Hersteller können ihre Produkte in Zukunft möglicherweise zurückbringen, sofern Sicherheitstests nachweisen können, dass sie keinen Anstieg von Lungenerkrankungen verursachen. Dieser Aspekt hat diese Maßnahmen auch erst ausgelöst.

"Die Trump-Regierung macht deutlich, dass wir den Markt für aromatisierte E-Zigaretten aufräumen wollen, um dem zutiefst beunruhigenden, epidemischen Konsum von E-Zigaretten durch Jugendliche entgegenzuwirken. Dieser Trend wirkt sich auf Kinder, Familien, Schulen und Gemeinschaften aus", so der Gesundheits- und Sozialminister Alex Azar in einer Erklärung.
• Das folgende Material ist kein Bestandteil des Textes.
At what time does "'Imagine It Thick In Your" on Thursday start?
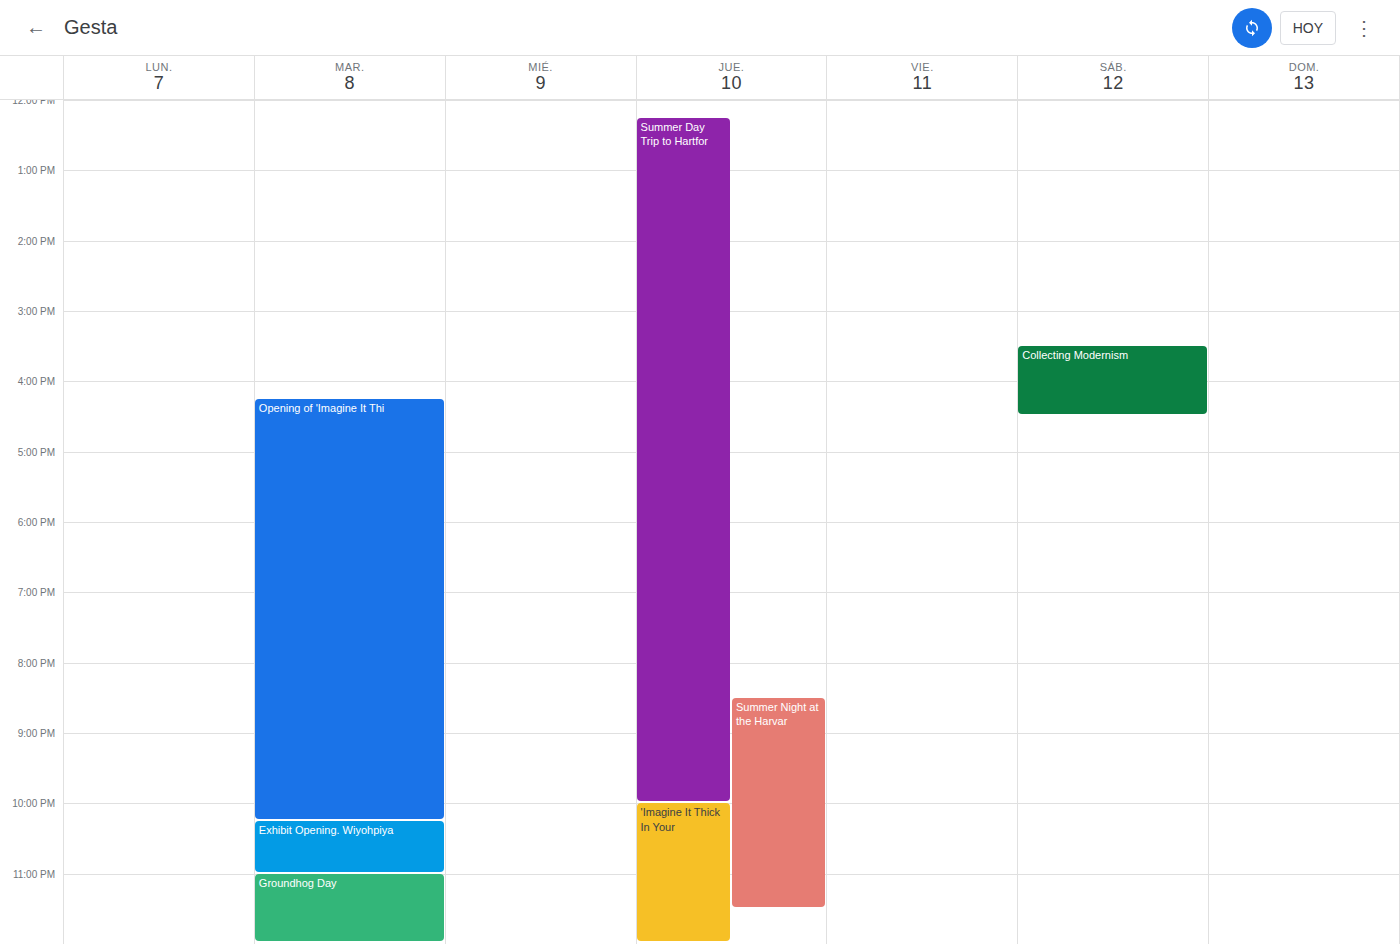
10:00 PM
"Nichts unmöglich" für Trump

Auch wenn es sich nicht direkt um Kryptowährungen handelt, äußerten einige Leute aus der Branche dennoch Bedenken, dass solche exekutiven Befugnisse ebenso leicht auf Bitcoin ausgeweitet werden könnten.

"Diese Bereiche sind nicht miteinander verwandt, aber das zeigt, dass das Weiße Haus eine Anordnung erlassen kann, die alles mögliche verbietet. Und eine solche könnte sogar Bitcoin verbieten", so der Fundstrat Global Advisors-Mitbegründer Tom Lee in einem Kommentar.

Er fügte hinzu:

"Ich erwarte das nicht. Aber im derzeitigen Weißen Haus gibt es nichts, das unmöglich ist oder außerhalb der Reichweite liegt."
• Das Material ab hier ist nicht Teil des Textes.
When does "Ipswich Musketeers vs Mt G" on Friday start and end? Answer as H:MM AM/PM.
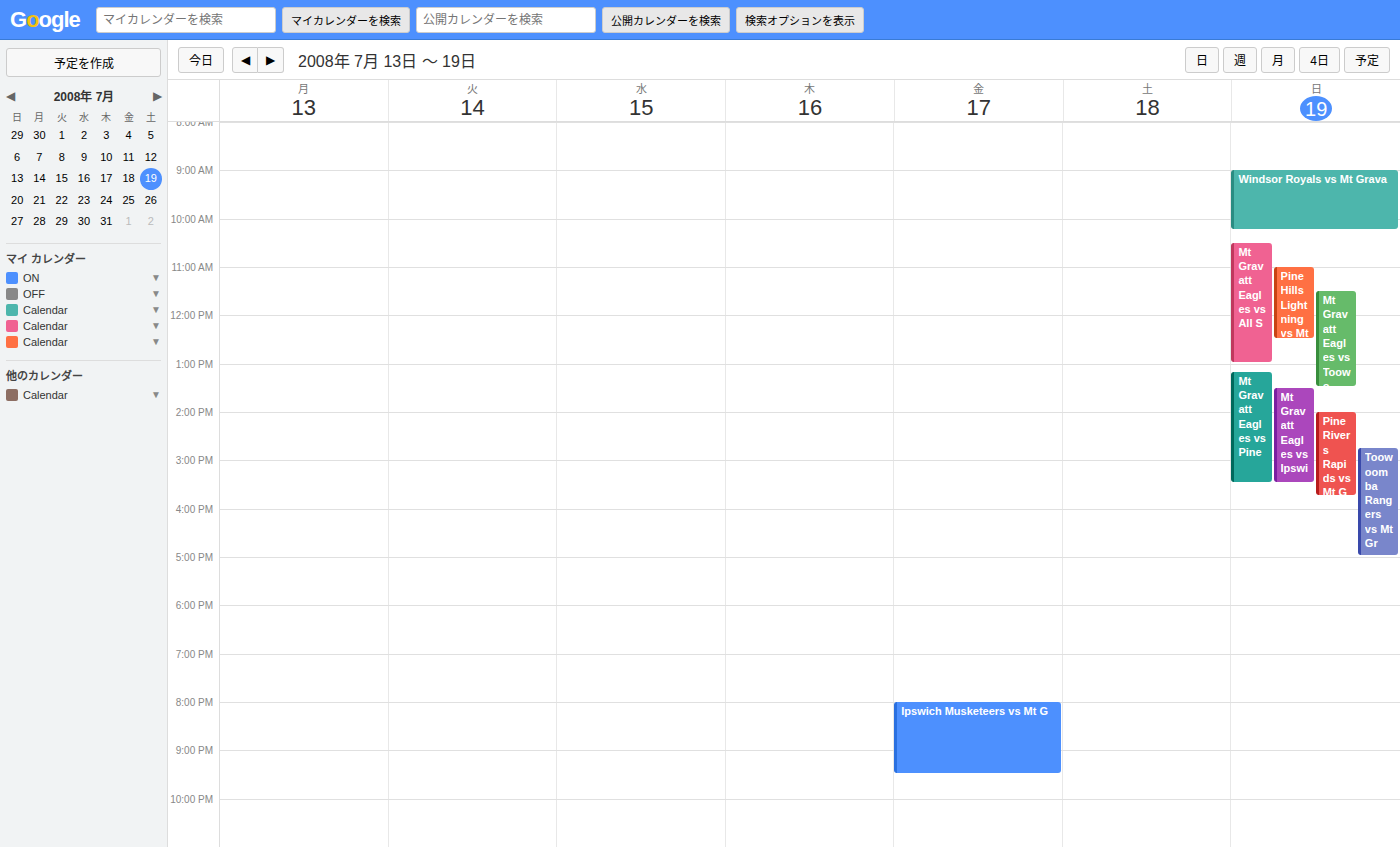
8:00 PM to 9:30 PM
Wie Cointelegraph berichtete, hat Präsident Donald Trump sich zuvor negativ über Kryptowährungen geäußert. Seine Kommentare schreckten die Märkte auf und wurden anschließend von hochrangigen Regierungsbeamten unterstützt.

Seit der Kritik im Juli gab es zwar keine politischen Veränderungen, aber die regional unterschiedlichen Regulierungen in den USA in diesem Zusammenhang bereitet Unternehmen und Verbrauchern weiterhin Sorgen.